Dieser Internet-Auftritt kann nach dem Tod des Webmasters, Peter Strutynski, bis auf Weiteres nicht aktualisiert werden. Er steht jedoch weiterhin als Archiv mit Beiträgen aus den Jahren 1996 – 2015 zur Verfügung.

Irakische Zerrbilder

Präsident Talabani schönt vor UN-Vollversammlung Lage in seinem Land

Von Karin Leukefeld *

Alles ist gut in Irak. So könnte man die Rede des irakischen Präsidenten Dschalal Talabani [externer Link] zusammenfassen, die er am Wochenende vor der 66. UN-Vollversammlung hielt. Doch die Realität sieht anders aus.

Das Land sei auf dem besten Wege, ein demokratischer Staat zu werden, sagte Talabani in New York. »Verankert in Frieden und Rechtsstaatlichkeit« könnten »alle Gemeinschaften unabhängig von ihrer religiösen, ethnischen oder politischen Zugehörigkeit harmonisch zusammenleben«. Es sei gelungen, die (UNO-)Sanktionen und alle Einschränkungen abzuschütteln, die nach der Kuwait-Invasion unter Saddam Hussein 1990 über das Land verhängt worden waren, betonte der Präsident.

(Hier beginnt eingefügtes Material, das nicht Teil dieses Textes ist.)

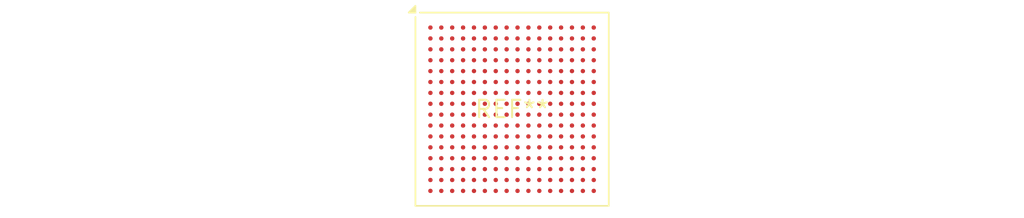
<source format=kicad_pcb>
(kicad_pcb (version 20240108) (generator pcbnew)

  (general
    (thickness 1.6)
  )

  (paper "A4")
  (layers
    (0 "F.Cu" signal)
    (31 "B.Cu" signal)
    (32 "B.Adhes" user "B.Adhesive")
    (33 "F.Adhes" user "F.Adhesive")
    (34 "B.Paste" user)
    (35 "F.Paste" user)
    (36 "B.SilkS" user "B.Silkscreen")
    (37 "F.SilkS" user "F.Silkscreen")
    (38 "B.Mask" user)
    (39 "F.Mask" user)
    (40 "Dwgs.User" user "User.Drawings")
    (41 "Cmts.User" user "User.Comments")
    (42 "Eco1.User" user "User.Eco1")
    (43 "Eco2.User" user "User.Eco2")
    (44 "Edge.Cuts" user)
    (45 "Margin" user)
    (46 "B.CrtYd" user "B.Courtyard")
    (47 "F.CrtYd" user "F.Courtyard")
    (48 "B.Fab" user)
    (49 "F.Fab" user)
    (50 "User.1" user)
    (51 "User.2" user)
    (52 "User.3" user)
    (53 "User.4" user)
    (54 "User.5" user)
    (55 "User.6" user)
    (56 "User.7" user)
    (57 "User.8" user)
    (58 "User.9" user)
  )

  (setup
    (pad_to_mask_clearance 0)
    (pcbplotparams
      (layerselection 0x00010fc_ffffffff)
      (plot_on_all_layers_selection 0x0000000_00000000)
      (disableapertmacros false)
      (usegerberextensions false)
      (usegerberattributes false)
      (usegerberadvancedattributes false)
      (creategerberjobfile false)
      (dashed_line_dash_ratio 12.000000)
      (dashed_line_gap_ratio 3.000000)
      (svgprecision 4)
      (plotframeref false)
      (viasonmask false)
      (mode 1)
      (useauxorigin false)
      (hpglpennumber 1)
      (hpglpenspeed 20)
      (hpglpendiameter 15.000000)
      (dxfpolygonmode false)
      (dxfimperialunits false)
      (dxfusepcbnewfont false)
      (psnegative false)
      (psa4output false)
      (plotreference false)
      (plotvalue false)
      (plotinvisibletext false)
      (sketchpadsonfab false)
      (subtractmaskfromsilk false)
      (outputformat 1)
      (mirror false)
      (drillshape 1)
      (scaleselection 1)
      (outputdirectory "")
    )
  )

  (net 0 "")

  (footprint "BGA-256_14.0x14.0mm_Layout16x16_P0.8mm_Ball0.45mm_Pad0.32mm_NSMD" (layer "F.Cu") (at 0 0))

)

</source>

Nun sei die internationale Gemeinschaft eingeladen, in Irak zu investieren. Insbesondere für die Öl- und Gasförderung und beim Ausbau der Infrastruktur habe die Regierung mit neuen Gesetzen »ein angemessenes Klima geschaffen, das Investoren und ihr Kapital« schütze, warb Talabani. Die irakischen Behörden hätten bewiesen, dass sie die Sicherheit gewährleisten können, sollten die US-amerikanischen Truppen Ende des Jahres abziehen. Sie seien auch in der Lage, den Terrorismus zu bekämpfen. Irak verfolge eine Politik der »guten Partnerschaft«, zudem halte man sich an die internationalen Verpflichtungen.

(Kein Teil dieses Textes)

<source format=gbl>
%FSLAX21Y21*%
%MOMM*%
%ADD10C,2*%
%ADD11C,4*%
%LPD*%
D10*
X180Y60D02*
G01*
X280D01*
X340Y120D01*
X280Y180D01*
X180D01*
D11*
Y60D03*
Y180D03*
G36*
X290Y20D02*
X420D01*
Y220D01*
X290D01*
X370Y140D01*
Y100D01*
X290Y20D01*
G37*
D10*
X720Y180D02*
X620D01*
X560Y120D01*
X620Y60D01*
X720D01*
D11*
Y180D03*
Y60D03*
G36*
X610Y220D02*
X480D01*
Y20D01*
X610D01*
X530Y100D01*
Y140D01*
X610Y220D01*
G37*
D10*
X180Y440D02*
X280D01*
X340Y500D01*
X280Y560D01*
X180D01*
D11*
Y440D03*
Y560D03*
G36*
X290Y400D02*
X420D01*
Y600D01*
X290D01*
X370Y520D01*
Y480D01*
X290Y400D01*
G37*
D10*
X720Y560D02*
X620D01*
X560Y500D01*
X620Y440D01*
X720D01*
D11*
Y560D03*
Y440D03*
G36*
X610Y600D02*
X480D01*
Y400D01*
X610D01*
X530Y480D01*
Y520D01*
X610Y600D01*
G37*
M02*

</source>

Auch Außenminister Hosjar Zebari lobte bei einem Treffen mit Mitgliedern des außenpolitischen Ausschusses im US-Kongress am Rande der Vollversammlung die Errungenschaften seines Landes. Das »irakische Beispiel« habe die Aufstände in Libyen und anderen arabischen Staaten inspiriert: »Die Libyer, die Tunesier, die Ägypter haben um Rat gefragt, wie wir es gemacht haben.« Und wie in Irak habe der Westen auch in Libyen »nicht nur mit Luftangriffen« geholfen; es habe »europäische Sondereinheiten« gegeben, »die auf dem Boden gegen Gaddafi gekämpft haben«.

Was Zebari nicht erwähnte: Irakische Oppositionsgruppen waren vor der Invasion 2003 vom britischen Geheimdienst MI6 und der US-amerikanischen CIA im Irakischen Nationalkongress (INC) zusammengefasst und finanziert worden. Kurdische Peschmerga und die Milizen anderer INC-Gruppen wurden bewaffnet, militärisch ausgebildet und kämpften 2003 an der Seite der von den USA geführten Invasionstruppen.

Und die jetzt in New York gepriesenen Erfolge glänzen im irakischen Alltag nicht. Auf der Liste von Transparency International der weltweit korruptesten Staaten findet sich das Land auf Platz vier wieder. Der Bevölkerung fehlen Arbeitsplätze und Wohnungen, es fehlt an Strom und sauberem Wasser, und noch immer kommen täglich Menschen bei Anschlägen, Entführungen oder Razzien ums Leben. Bei einer Serie von heimtückischen Bombenanschlägen sind allein am Wochenende in der Stadt Kerbela etwa 100 Kilometer südlich von Bagdad über 20 Menschen getötet worden, 90 weitere wurden verletzt, als die vier Sprengsätze explodierten.

Auch für Journalisten ist das Zweistromland weiter ein Minenfeld. Die irakische Regierung schüchtere Journalisten direkt und indirekt ein, hieß es gestern in einem Bericht der Tageszeitung »Al Iraq al Youm«. So wurde bei den jüngsten Freitagsprotesten auf dem Tahrir-Platz in Bagdad die Journalistin Sana Al-Dulaimi von Sicherheitskräften auf ein Polizeirevier verschleppt, geschlagen und beschimpft. Der beliebte regierungskritische Journalist Hadi al-Mahdi wurde vor zwei Wochen in seiner Wohnung gar erschossen.